A new website tracking the accuracy of transfer rumours has started up. Adam Powley assesses the implications for football journalism
It’s the silly season, and while some fundamental questions are raised about the media, police and political establishment, it is business as usual for football. The contrivances of the transfer windows mean that almost as soon as a season ends in May, the speculation and gossip about which millionaire wants to play with which other group of millionaires begins to flow. It is easy to just blame the journalists, but there is undoubtedly a public appetite for human dramas of ambition, loyalty and greed that the business entails.
This summer a new protagonist got involved in the frenzied bunfight – the Football Transfer League website (FTL) and, in particular, its rumour statistics page for UK newspapers, footballtransferleague.co.uk. The page ranks national newspapers according to the average number of rumours each produces, provides a “user rating” and, most interestingly, a league table based on rumour accuracy, going back to 2006. The more rumours that are resolved (as a transfer or a new improved deal) the better the strike rate.
As of mid-July, the Guardian was top of the table with 190 correct rumours from a total of 566 stories. The tabloids were, not surprisingly, well down the list. From a total of 5,971 stories, the Daily Mirror reportedly got 1,155 correct, for an accuracy rate of 19.3 per cent. With a similar score, the defunct News of the World produced an average of 6.26 rumours per issue, the Independent a paltry 0.3.
At first glance, it all seems another example of the madness of modern football. In the absence of any actual worthwhile action to look at, fans can instead pore over how well newspapers are performing in the gossip trade. Yet this could serve a valuable purpose. If newspapers are judged on what they report, particularly in a reshaped industry potentially open to greater scrutiny, readers can get an idea as to which paper can be trusted to report accurately, as the people behind the site say is the intention. FTL doesn’t claim to be scientific and adds that it’s a “bit of fun”, but many fans have always been sceptical of such material and now there’s a way of measuring how trustworthy it might be.

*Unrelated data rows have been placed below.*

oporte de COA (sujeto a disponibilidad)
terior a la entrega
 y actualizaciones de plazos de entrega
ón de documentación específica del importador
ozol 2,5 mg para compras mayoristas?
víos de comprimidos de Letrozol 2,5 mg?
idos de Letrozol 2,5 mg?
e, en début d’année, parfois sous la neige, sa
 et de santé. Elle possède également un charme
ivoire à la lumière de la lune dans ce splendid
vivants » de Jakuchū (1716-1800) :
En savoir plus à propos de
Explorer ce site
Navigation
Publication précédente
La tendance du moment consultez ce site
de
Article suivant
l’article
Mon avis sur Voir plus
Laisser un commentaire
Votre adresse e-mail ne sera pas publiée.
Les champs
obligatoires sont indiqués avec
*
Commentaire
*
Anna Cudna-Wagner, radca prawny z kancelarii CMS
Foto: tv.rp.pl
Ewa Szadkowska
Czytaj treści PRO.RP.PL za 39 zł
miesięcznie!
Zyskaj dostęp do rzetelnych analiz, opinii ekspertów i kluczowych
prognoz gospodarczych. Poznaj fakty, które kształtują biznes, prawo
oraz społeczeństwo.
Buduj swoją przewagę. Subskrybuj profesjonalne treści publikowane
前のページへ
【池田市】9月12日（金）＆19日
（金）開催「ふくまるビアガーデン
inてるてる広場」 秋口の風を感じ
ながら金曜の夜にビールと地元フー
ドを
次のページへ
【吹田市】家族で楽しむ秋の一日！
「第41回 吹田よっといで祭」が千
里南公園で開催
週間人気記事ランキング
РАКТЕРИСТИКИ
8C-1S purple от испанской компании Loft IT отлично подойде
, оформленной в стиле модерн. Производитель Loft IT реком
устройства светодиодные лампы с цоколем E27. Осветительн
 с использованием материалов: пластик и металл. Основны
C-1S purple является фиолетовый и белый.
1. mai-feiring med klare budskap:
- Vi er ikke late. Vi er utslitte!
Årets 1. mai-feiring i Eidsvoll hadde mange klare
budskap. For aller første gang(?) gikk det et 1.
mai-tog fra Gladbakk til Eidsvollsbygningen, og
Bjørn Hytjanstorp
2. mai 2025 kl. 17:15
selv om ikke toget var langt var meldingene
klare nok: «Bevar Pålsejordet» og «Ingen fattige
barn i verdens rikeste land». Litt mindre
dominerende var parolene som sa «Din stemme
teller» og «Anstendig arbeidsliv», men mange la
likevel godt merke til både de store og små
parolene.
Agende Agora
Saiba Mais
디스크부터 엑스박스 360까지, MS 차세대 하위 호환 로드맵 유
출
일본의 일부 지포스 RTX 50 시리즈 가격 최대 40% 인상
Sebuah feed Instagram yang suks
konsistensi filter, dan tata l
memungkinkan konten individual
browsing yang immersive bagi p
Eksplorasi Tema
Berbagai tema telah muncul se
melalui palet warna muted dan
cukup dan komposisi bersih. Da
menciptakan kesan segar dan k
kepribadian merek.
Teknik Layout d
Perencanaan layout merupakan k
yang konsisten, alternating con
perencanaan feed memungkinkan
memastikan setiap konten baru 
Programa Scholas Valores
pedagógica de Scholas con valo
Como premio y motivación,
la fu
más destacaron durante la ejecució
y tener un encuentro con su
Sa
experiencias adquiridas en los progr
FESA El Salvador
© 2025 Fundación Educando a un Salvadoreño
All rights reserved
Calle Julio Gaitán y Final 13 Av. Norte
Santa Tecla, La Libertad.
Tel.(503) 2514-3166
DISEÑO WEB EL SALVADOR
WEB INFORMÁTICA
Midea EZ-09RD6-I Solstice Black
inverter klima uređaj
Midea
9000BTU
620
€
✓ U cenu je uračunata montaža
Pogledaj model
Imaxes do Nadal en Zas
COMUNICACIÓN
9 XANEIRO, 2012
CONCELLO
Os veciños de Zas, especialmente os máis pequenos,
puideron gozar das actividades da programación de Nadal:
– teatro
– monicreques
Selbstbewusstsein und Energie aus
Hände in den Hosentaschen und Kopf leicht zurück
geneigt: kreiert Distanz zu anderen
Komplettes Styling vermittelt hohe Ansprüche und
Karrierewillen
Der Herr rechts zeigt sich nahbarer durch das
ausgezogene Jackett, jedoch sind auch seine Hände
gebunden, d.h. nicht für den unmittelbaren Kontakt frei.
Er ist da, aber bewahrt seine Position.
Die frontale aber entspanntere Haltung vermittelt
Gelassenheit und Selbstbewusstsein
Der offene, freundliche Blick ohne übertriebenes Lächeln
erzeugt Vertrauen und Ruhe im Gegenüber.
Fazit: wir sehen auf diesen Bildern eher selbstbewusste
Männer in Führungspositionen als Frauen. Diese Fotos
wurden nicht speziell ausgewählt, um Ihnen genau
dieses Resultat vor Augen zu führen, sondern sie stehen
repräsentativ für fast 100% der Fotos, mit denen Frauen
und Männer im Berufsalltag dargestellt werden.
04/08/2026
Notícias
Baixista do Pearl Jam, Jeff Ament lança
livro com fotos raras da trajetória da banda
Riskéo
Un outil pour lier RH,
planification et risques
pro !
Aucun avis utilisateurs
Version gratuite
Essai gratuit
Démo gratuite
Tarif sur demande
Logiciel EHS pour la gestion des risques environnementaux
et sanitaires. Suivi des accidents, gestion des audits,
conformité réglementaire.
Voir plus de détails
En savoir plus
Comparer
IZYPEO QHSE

If we are to believe the journalists themselves, it is not dissimilar to how the editorial process itself works. Sports hacks will insist that while bylines are the mainstay of the trade, reporters are also judged by their editors on how many of their stories are correct, or can “stand up” in the old Fleet Street vernacular. Hard as it may seem to believe in the current climate, but journalists will also write in good faith believing their information (often coming from agents) is genuine, even if it does not come to pass.
The wider issue revolves around the changing nature of newspaper football journalism. Thanks to the omnipotent internet and rolling news making every detail – factual or otherwise – available to consumers in an instant, newspapers do not have the immediacy, nor indeed the monopoly, that once made them essential reading. The delivery of news has altered the role of a journalist. Reporters used to report, now they have to speculate, analyse and provide opinion. With little in the way of information or exclusives to reveal, transfer “news” is a means to be heard in an increasingly shrill conversation.
It wasn’t always like this. Curmudgeonly fans might pine for the simplicity of the good old days but the football business has always thrived on tittle-tattle. A look at the Daily Mirror, for example, on a July Saturday in 1976 showed that over five-and-a-half pages of sport, just one carried football news. The lead story, taking up just a few paragraphs, reporting actual events and with attributed quotes, was the genuinely big news that Brian Clough and Peter Taylor were to reunite at Nottingham Forest. Nowadays, such a story would occupy multiple pages with, naturally, a list of outrageous transfer targets thrown in. A newspaper transfer table shedding a bit of light on such coverage might not be a bad thing.